The Ultra Maratón Caballo Blanco (also known as the Copper Canyon Ultramarathon, CCUM, or Ultra Caballo Blanco) is a 50-mile ultramarathon held annually in the town of Urique, in the northern Mexican state of Chihuahua.

Recognized internationally as the Copper Canyon Ultramarathon through author Christopher Mcdougall's book Born to Run, in honor and memory of Micah True "El Caballo Blanco" after his passing in 2012, the race was returned to the name by which it was always known in the Canyons, "Ultra Marathon Caballo Blanco.".

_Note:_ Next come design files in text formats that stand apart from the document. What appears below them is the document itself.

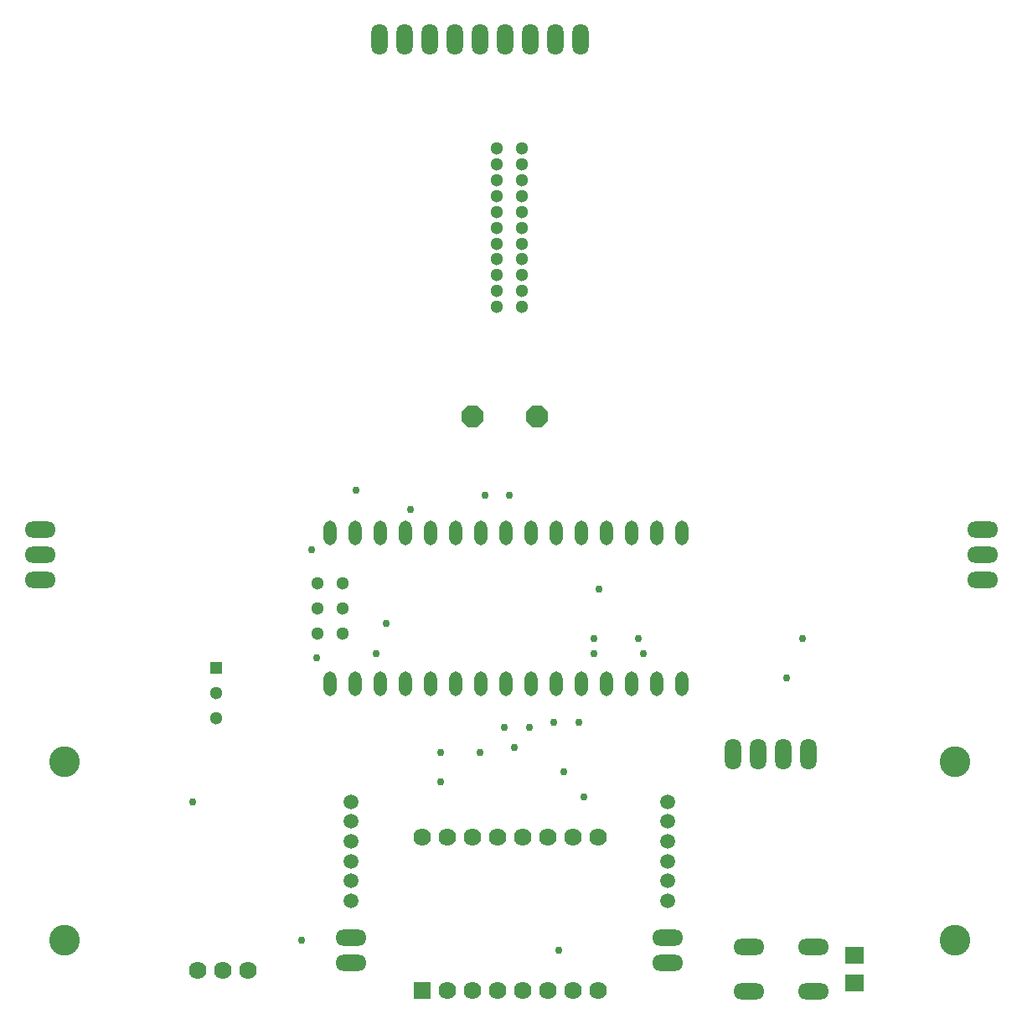
<source format=gts>
G04 Layer_Color=8388736*
%FSLAX42Y42*%
%MOMM*%
G71*
G01*
G75*
%ADD26R,1.90X1.70*%
%ADD27O,3.15X1.63*%
%ADD28C,1.30*%
%ADD29R,1.30X1.30*%
%ADD30O,1.30X2.50*%
%ADD31C,1.78*%
%ADD32R,1.78X1.78*%
%ADD33O,1.63X3.15*%
%ADD34C,1.52*%
%ADD35P,2.37X8X22.5*%
%ADD36C,3.10*%
%ADD37C,1.30*%
%ADD38C,0.76*%
D26*
X3485Y-4734D02*
D03*
Y-4450D02*
D03*
D27*
X1600Y-4273D02*
D03*
Y-4527D02*
D03*
X-1600Y-4273D02*
D03*
Y-4527D02*
D03*
X-4746Y-147D02*
D03*
Y-401D02*
D03*
Y-655D02*
D03*
X4779D02*
D03*
Y-401D02*
D03*
Y-147D02*
D03*
X3072Y-4818D02*
D03*
Y-4366D02*
D03*
X2422Y-4818D02*
D03*
Y-4366D02*
D03*
D28*
X-2968Y-2052D02*
D03*
Y-1798D02*
D03*
X-1943Y-1199D02*
D03*
Y-945D02*
D03*
Y-691D02*
D03*
X-1689Y-1199D02*
D03*
Y-945D02*
D03*
Y-691D02*
D03*
D29*
X-2968Y-1544D02*
D03*
D30*
X-800Y-183D02*
D03*
X-546D02*
D03*
X-292D02*
D03*
X-38D02*
D03*
X-1054D02*
D03*
X1232D02*
D03*
X1486D02*
D03*
X1232Y-1707D02*
D03*
X1486D02*
D03*
X1740D02*
D03*
Y-183D02*
D03*
X978D02*
D03*
X724D02*
D03*
X470D02*
D03*
X216D02*
D03*
X-1308D02*
D03*
X-1562D02*
D03*
X-1816D02*
D03*
X978Y-1707D02*
D03*
X724D02*
D03*
X470D02*
D03*
X216D02*
D03*
X-38D02*
D03*
X-292D02*
D03*
X-546D02*
D03*
X-800D02*
D03*
X-1054D02*
D03*
X-1308D02*
D03*
X-1562D02*
D03*
X-1816D02*
D03*
D31*
X892Y-3254D02*
D03*
X638D02*
D03*
X384D02*
D03*
X130D02*
D03*
X-124D02*
D03*
X-378D02*
D03*
X-632D02*
D03*
X892Y-4804D02*
D03*
X638D02*
D03*
X384D02*
D03*
X130D02*
D03*
X-124D02*
D03*
X-378D02*
D03*
X-632D02*
D03*
X-886Y-3254D02*
D03*
X-2645Y-4601D02*
D03*
X-3153D02*
D03*
X-2899D02*
D03*
D32*
X-886Y-4804D02*
D03*
D33*
X-1316Y4800D02*
D03*
X-1062D02*
D03*
X-808D02*
D03*
X-554D02*
D03*
X-300D02*
D03*
X-46D02*
D03*
X208D02*
D03*
X462D02*
D03*
X716D02*
D03*
X3022Y-2420D02*
D03*
X2768D02*
D03*
X2514D02*
D03*
X2260D02*
D03*
D34*
X-1600Y-2900D02*
D03*
Y-3100D02*
D03*
Y-3300D02*
D03*
Y-3500D02*
D03*
Y-3700D02*
D03*
Y-3900D02*
D03*
X1600D02*
D03*
Y-3700D02*
D03*
Y-3500D02*
D03*
Y-3300D02*
D03*
Y-3100D02*
D03*
Y-2900D02*
D03*
D35*
X278Y996D02*
D03*
X-372D02*
D03*
D36*
X-4500Y-2500D02*
D03*
X4500D02*
D03*
X-4500Y-4300D02*
D03*
X4500D02*
D03*
D37*
X-127Y3060D02*
D03*
X126D02*
D03*
Y2900D02*
D03*
X-127D02*
D03*
X126Y3220D02*
D03*
X-127D02*
D03*
X126Y3380D02*
D03*
X-127D02*
D03*
X126Y3540D02*
D03*
X-127D02*
D03*
X126Y3700D02*
D03*
X-127D02*
D03*
Y2740D02*
D03*
X126D02*
D03*
X-127Y2580D02*
D03*
X126D02*
D03*
X-127Y2420D02*
D03*
X126D02*
D03*
X-127Y2100D02*
D03*
X126D02*
D03*
Y2260D02*
D03*
X-127D02*
D03*
D38*
X50Y-2350D02*
D03*
X-1000Y50D02*
D03*
X-2000Y-350D02*
D03*
X900Y-750D02*
D03*
X1300Y-1250D02*
D03*
X850D02*
D03*
X1350Y-1400D02*
D03*
X850D02*
D03*
X-1350D02*
D03*
X-50Y-2150D02*
D03*
X-300Y-2400D02*
D03*
X550Y-2600D02*
D03*
X450Y-2100D02*
D03*
X700D02*
D03*
X750Y-2850D02*
D03*
X200Y-2150D02*
D03*
X-2100Y-4300D02*
D03*
X-1550Y250D02*
D03*
X500Y-4400D02*
D03*
X2800Y-1650D02*
D03*
X2965Y-1250D02*
D03*
X-3200Y-2900D02*
D03*
X-1250Y-1100D02*
D03*
X-1950Y-1450D02*
D03*
X-700Y-2400D02*
D03*
Y-2700D02*
D03*
X-250Y200D02*
D03*
X-0D02*
D03*
M02*

</source>
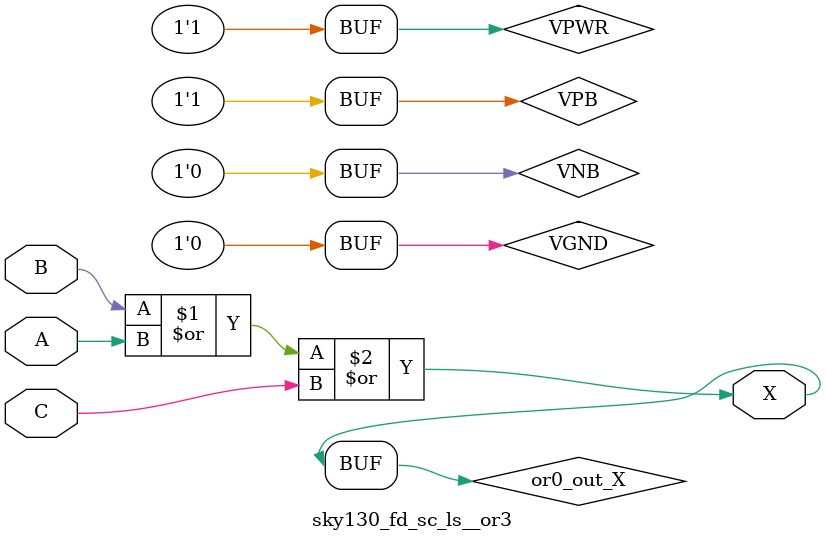
<source format=v>
/*
 * Copyright 2020 The SkyWater PDK Authors
 *
 * Licensed under the Apache License, Version 2.0 (the "License");
 * you may not use this file except in compliance with the License.
 * You may obtain a copy of the License at
 *
 *     https://www.apache.org/licenses/LICENSE-2.0
 *
 * Unless required by applicable law or agreed to in writing, software
 * distributed under the License is distributed on an "AS IS" BASIS,
 * WITHOUT WARRANTIES OR CONDITIONS OF ANY KIND, either express or implied.
 * See the License for the specific language governing permissions and
 * limitations under the License.
 *
 * SPDX-License-Identifier: Apache-2.0
*/


`ifndef SKY130_FD_SC_LS__OR3_BEHAVIORAL_V
`define SKY130_FD_SC_LS__OR3_BEHAVIORAL_V

/**
 * or3: 3-input OR.
 *
 * Verilog simulation functional model.
 */

`timescale 1ns / 1ps
`default_nettype none

`celldefine
module sky130_fd_sc_ls__or3 (
    X,
    A,
    B,
    C
);

    // Module ports
    output X;
    input  A;
    input  B;
    input  C;

    // Module supplies
    supply1 VPWR;
    supply0 VGND;
    supply1 VPB ;
    supply0 VNB ;

    // Local signals
    wire or0_out_X;

    //  Name  Output     Other arguments
    or  or0  (or0_out_X, B, A, C        );
    buf buf0 (X        , or0_out_X      );

endmodule
`endcelldefine

`default_nettype wire
`endif  // SKY130_FD_SC_LS__OR3_BEHAVIORAL_V
</source>
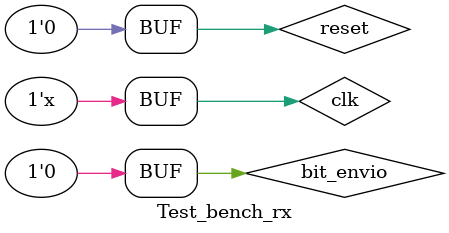
<source format=v>
`timescale 1ns / 1ps

    
module Test_bench_rx;
        
    reg clk = 1'b0;
    reg bit_envio = 1'b0;
    reg reset = 1'b0;
    wire o_tick;
                      
        Baud_gen baud_gen
    (
            .i_clk(clk),
            .o_tick(o_tick)
    );
    RX rx(
           .i_clk(clk),   
           .i_tick(o_tick),
           .i_rx(bit_envio),
           .i_reset(reset)              
    );
    initial begin
        
    end
                    
    always begin
        #1
        clk = ~clk;
    end
endmodule

</source>
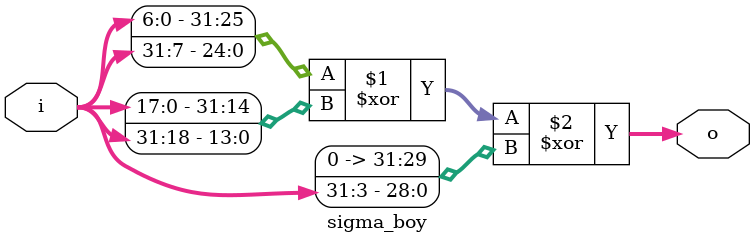
<source format=v>
module sigma_boy(
  
  input[31:0]i,
  output [31:0]o);
  
 assign o =  {i[6:0], i[31:7]} ^ {i[17:0], i[31:18]} ^ {3'd0, i[31:3]};

endmodule
</source>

The Ultra Marathon Caballo Blanco is conducted by the Municipality of Urique with support by the 501(c)(3) nonprofit True Messages] and long time ‘Mas Locos’, sponsors and supporters. The UMCB has an incredible and storied history and is considered one of Ultra Marathon Running’s must-do bucket list events. Started by Micah to introduce international athletes to the beauty of the Raramuri (Tarahumara) people, their great culture, and their magical lands, each year the event brings together endurance athletes from all over the planet to run together with over 800 Raramuri athletes. 
 
In 2017 a Marathon distance (42K), and in 2019 a Half Marathon (21K) was added to the event options for those wanting to experience all the beauty of this cultural and running event but not quite ready for the 50 mile distance. Both the 42K and 21K are still incredibly challenging events with climbs and with what is typically a very warm day.

HISTORY

Created by Micah True the first Ultra Caballo Blanco was run on 2003 and initiated as an act of Korima (the circle of sharing, and act of giving without expectation of return, what I have is yours).  This tenet of love and caring remains today and in addition to supporting the cultural aspects of running ane health and all the other wonderful results of the experience, it continues the tradition of providing vouchers awards for all Raramuri runners that are used for nutritional sustenance (maize flour, beans, rice, etc) for their families.

The 2006 race, which included runners like Scott Jurek, Jenn Shelton and Christopher McDougall, was novelized by McDougall as part of his 2009 book Born to Run.

The event has continued to grow throughout the years.  What started as one man’s dream and a few local Tarahumara athletes, now annually attracts over 1200 endurance runners from over 20 countries.  In addition, UMCB week also includes the ‘Caballitos Runs’. These age based races for younger runners take place on Saturday and are surely a highlight of the week.  Over 800 young athletes compete for awards and prizes and just plain fun.  In addition to helping continue the running traditions with the youth, the events also support the kids with a party, and donations from sponsors and the community to make for a day these young ones look forward to all year long.

The race is now run in 50 mile, 26.2 mile, and 13.1 mile formats, and will be run again on March 4–5, 2023.